Mais les règles, peut-être rétrogrades à nos yeux, nous font bien sentir qu’on est dans un sport traditionnel : pour preuve, les filles ne sont pas autorisées à jouer.

« Il est important que les Brésiliens sachent comment nous jouons et connaissent notre sport, explique Ezenozokemaecê. Nous sommes fiers que notre sport soit présent aux Jeux ». Le jeune Jücinaldo estime que cet événement est aussi l’occasion de rencontrer d’autres peuples indigènes : « J’ai parlé avec d’autres populations ethniques et même si nous ne parlons pas la même langue, nous avons pris des photos ensemble pour se souvenir de ce grand moment » , détaille-t-il, heureux.

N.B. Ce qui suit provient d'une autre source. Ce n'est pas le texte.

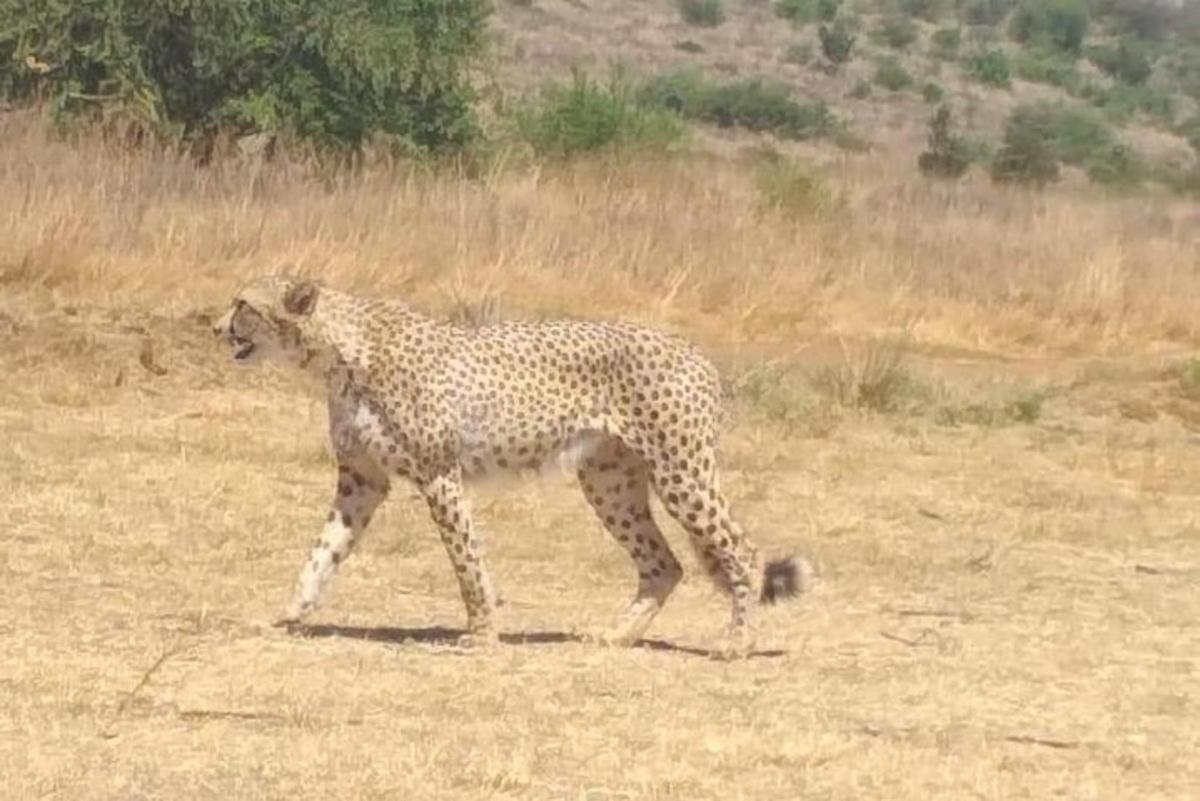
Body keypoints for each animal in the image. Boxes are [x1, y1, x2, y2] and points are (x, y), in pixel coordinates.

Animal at [213, 275, 806, 652]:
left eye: (242, 304)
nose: (216, 327)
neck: (340, 351)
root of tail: (696, 351)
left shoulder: (438, 474)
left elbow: (466, 559)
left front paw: (481, 632)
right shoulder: (362, 480)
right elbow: (322, 553)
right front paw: (290, 614)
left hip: (680, 471)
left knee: (741, 550)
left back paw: (738, 641)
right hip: (608, 481)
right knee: (664, 563)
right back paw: (616, 637)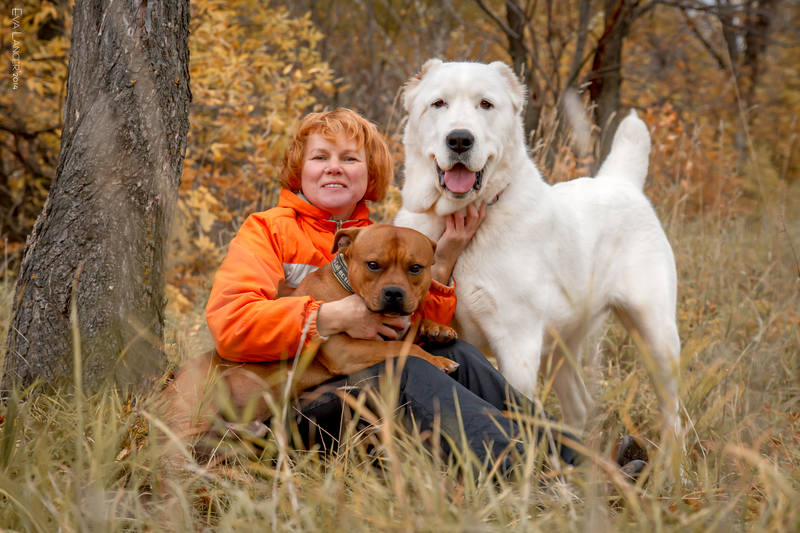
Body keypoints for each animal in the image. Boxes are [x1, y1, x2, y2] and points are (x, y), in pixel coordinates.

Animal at [157, 223, 459, 446]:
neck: (347, 285)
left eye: (415, 268)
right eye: (373, 264)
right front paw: (438, 360)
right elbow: (403, 349)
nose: (394, 293)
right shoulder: (347, 351)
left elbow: (414, 328)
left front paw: (437, 329)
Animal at [394, 59, 681, 437]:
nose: (459, 139)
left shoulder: (517, 344)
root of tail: (620, 182)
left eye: (486, 104)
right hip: (559, 346)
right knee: (581, 406)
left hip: (656, 335)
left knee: (672, 410)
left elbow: (516, 405)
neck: (459, 220)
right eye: (438, 103)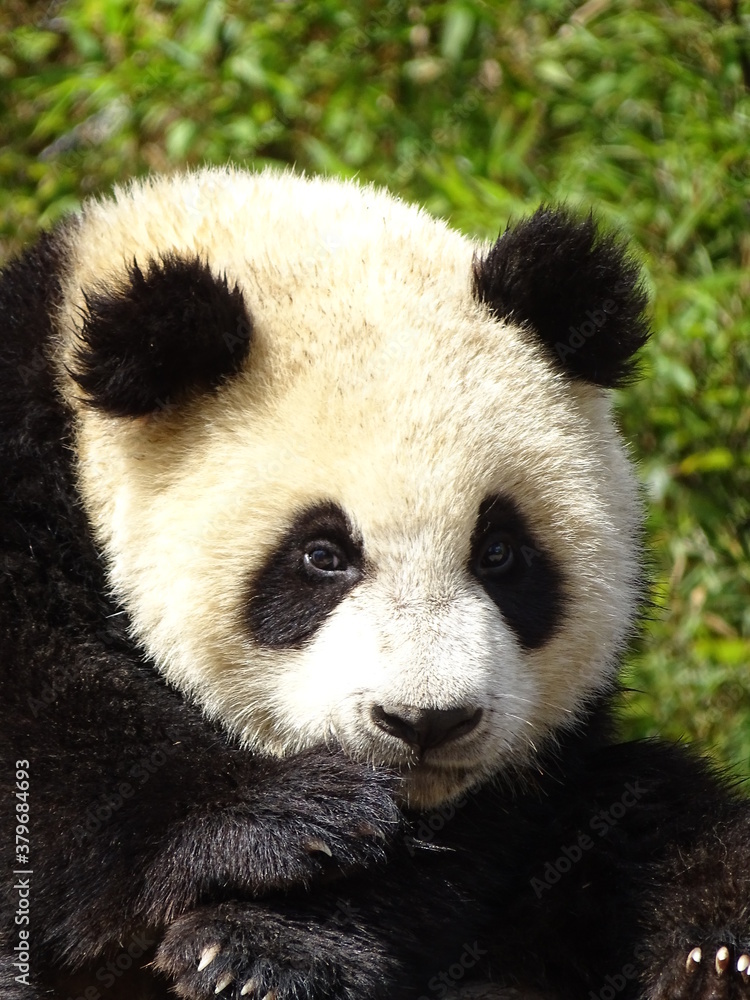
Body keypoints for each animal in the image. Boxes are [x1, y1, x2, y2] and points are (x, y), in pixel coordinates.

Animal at [1, 166, 749, 1000]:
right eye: (323, 555)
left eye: (498, 552)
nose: (427, 722)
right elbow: (47, 727)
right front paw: (287, 820)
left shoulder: (535, 767)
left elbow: (467, 855)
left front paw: (258, 952)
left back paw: (713, 959)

Une des démonstrations que le public a le plus aimé a été un jeu de balle mexicain, un sport précolombien mélange de tennis et de volley-ball : la pelota mixteca. Cette discipline était pratiquée dans toute la Méso-Amérique, sous l’influence des Aztèques. Deux équipes se renvoient une balle en caoutchouc, en la lançant très haut, grâce à un gant en peau pesant entre 4 et 6 kilos (essayez de vous imaginer la scène).

Historiquement, et à certaines occasions, le terrain était un lieu sacré. Le jeu était rempli de symboles et était soumis à un rituel. Parfois, une partie était conclue par un sacrifice humain. Dans sa version moderne, il ne comporte pas de sacrifices. Eduardo Arellanes pratique la pelota mixteca avec ses quatre frères. Il estime que son sport doit évoluer, en accord avec son temps. « La mixteca antique est une cérémonie spirituelle. C’est important de comprendre ses racines pour ne pas le perdre. Aujourd’hui, il y a un projet pour en faire un sport traditionnel pratiqué dans les écoles et les clubs de sport. Nous soutenons l’idée ».

La pelota mixteca a été amenée à Mexico par les immigrés venus de tout le pays à la recherche d’une vie meilleure dans la capitale. Et ce sport a déjà fait son apparition aux Etats-Unis et au Japon. Ce n’est pas un sport aussi facile qu’il n’y paraît mais Arellanes affirme qu’il n’est pas difficile de lancer la balle en l’air grâce à des coups puissants. Quoiqu’il en soit, les joueurs confirmés ont offert un beau spectacle. Les débutants un peu moins.

Les Jeux ont également accueilli des centaines d’autres disciplines y compris le tir à l’arc. Les pratiquants de sports venants de différentes tribus ont eu l’occasion d’échanger leurs arcs et leurs flèches pour les essayer.

Le Brésilien Marcus Vinicius D’Almeida, 17 ans, a testé les flèches de la tribu Pataxo qui vient du Nord de Bahia : « C’est très intéressant de comparer les arcs et les flèches qui proviennent de différentes cultures indigènes. Nous avons beaucoup à apprendre de nos peuples. Les Indiens ont pratiqué ce sport pendant longtemps ».

Même si les Jeux mondiaux indigènes ont permis l’échange et le partage d’expériences, il ont aussi permis une prise de conscience collective sur la situation de ces peuples dans le monde entier. Selon un porte-parole de l’organisation, « les Jeux sont ne sont pas seulement une manifestation sportive, mais ont aussi une dimension culturelle et artistique. C’est un événement humain qui devrait sensibiliser le monde entier ».